# List of tasks:
1. Answer these questions about the forum thread on detecting duplicate rows:
(a) According to Daniel Walker, his working query is a lot simpler than what approach?
(b) Which sandwich does he say he owes the result to?
(c) What tool does ruhin suggest for creating and structuring a MySQL database?
2. Retype the part of the forum thread on detecting duplicate rows starting at "This works - and" and ending at "Column as UNIQUE.".

[Reading passage — start]

Detecting duplicate rows.

Daniel Walker · March 19th, 2004, 09:07 AM

Here's a question for you SQL heads...

I have a fairly mucky database I've inherited, here, with lots of duplicate rows. I want not only to be able to remove the duplicates, but to provide a means for the client I'm working for to be able to search for, and remove these duplicates in the future. I'm doing a self join, thus:

SELECT t1.id, t2.id, t1.name FROM table AS t1 LEFT JOIN table AS t2 ON t1.name=t2.name AND t1.id<>t2.id AND t2.id IS NOT NULL;

This works, to an extent (it spots duplicates), but my 'IS NOT NULL' clause isn't working. It's probably stinking obvious, but I can't see it. Maybe I'm running short of calories and need food.

Any assistance greatly appreciated.

Dan

Daniel Walker · March 19th, 2004, 10:08 AM

Well, now. Here's wierd. Do this:

SELECT t1.id, t2.id, t1.name FROM table AS t1 LEFT JOIN table AS t2 ON t1.ame=t2.name AND t2.id IS NOT NULL;

...and my 'IS NOT NULL' works, removing null results> However, I can't add a third clause to the effect:
e1.organiser_id<>e2.organiser_id

...since all the NULL values come back in, despite the fact that I'm stipulating (effectively) "clause AND clause AND clause".

I don't get this. I'm either seriously misunderstanding something about self-joins, or something about NULLs...

Daniel Walker · March 19th, 2004, 10:23 AM

Right. I'm stupid. Try:

SELECT t1.id, t2.id, t1.name FROM table AS t1 LEFT JOIN table AS t2 ON t1.name=t2.name AND t1.id<>t2.id WHERE t2.id IS NOT NULL;

This works - and is, incidentally, a lot simpler than the "temporary table" approach you usually see. (The optimiser seems to like it, too).

(AS I said, I was running short of blood sugar at the time of my original post. I owe this result to a Medium Roast Beef and Rocket sandwich... Very nice ;)

ruhin · May 19th, 2004, 07:02 PM

Make the Column as UNIQUE.

By making this it would not accept any
redundant values.

It is very easy to use "phpMyAdmin" for creating
and structuring MySql database.I suggest to use this.

[Reading passage — finish]
[The data — start]

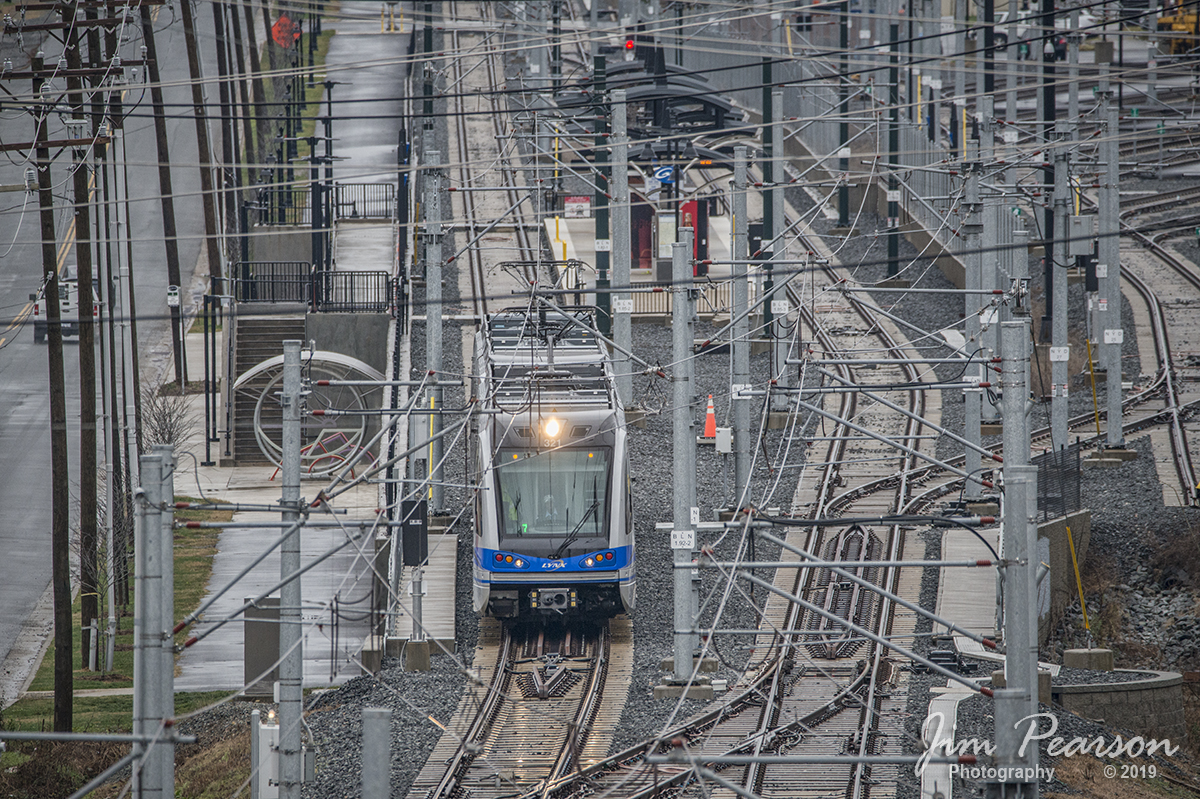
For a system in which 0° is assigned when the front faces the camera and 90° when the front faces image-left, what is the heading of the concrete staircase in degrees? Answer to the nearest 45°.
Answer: approximately 0°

[The data — finish]

# Written answers:
1.
(a) The "temporary table" approach.
(b) A Medium Roast Beef and Rocket sandwich.
(c) phpMyAdmin.

2.
This works - and is, incidentally, a lot simpler than the "temporary table" approach you usually see. (The optimiser seems to like it, too).

(AS I said, I was running short of blood sugar at the time of my original post. I owe this result to a Medium Roast Beef and Rocket sandwich... Very nice ;)

ruhin · May 19th, 2004, 07:02 PM

Make the Column as UNIQUE.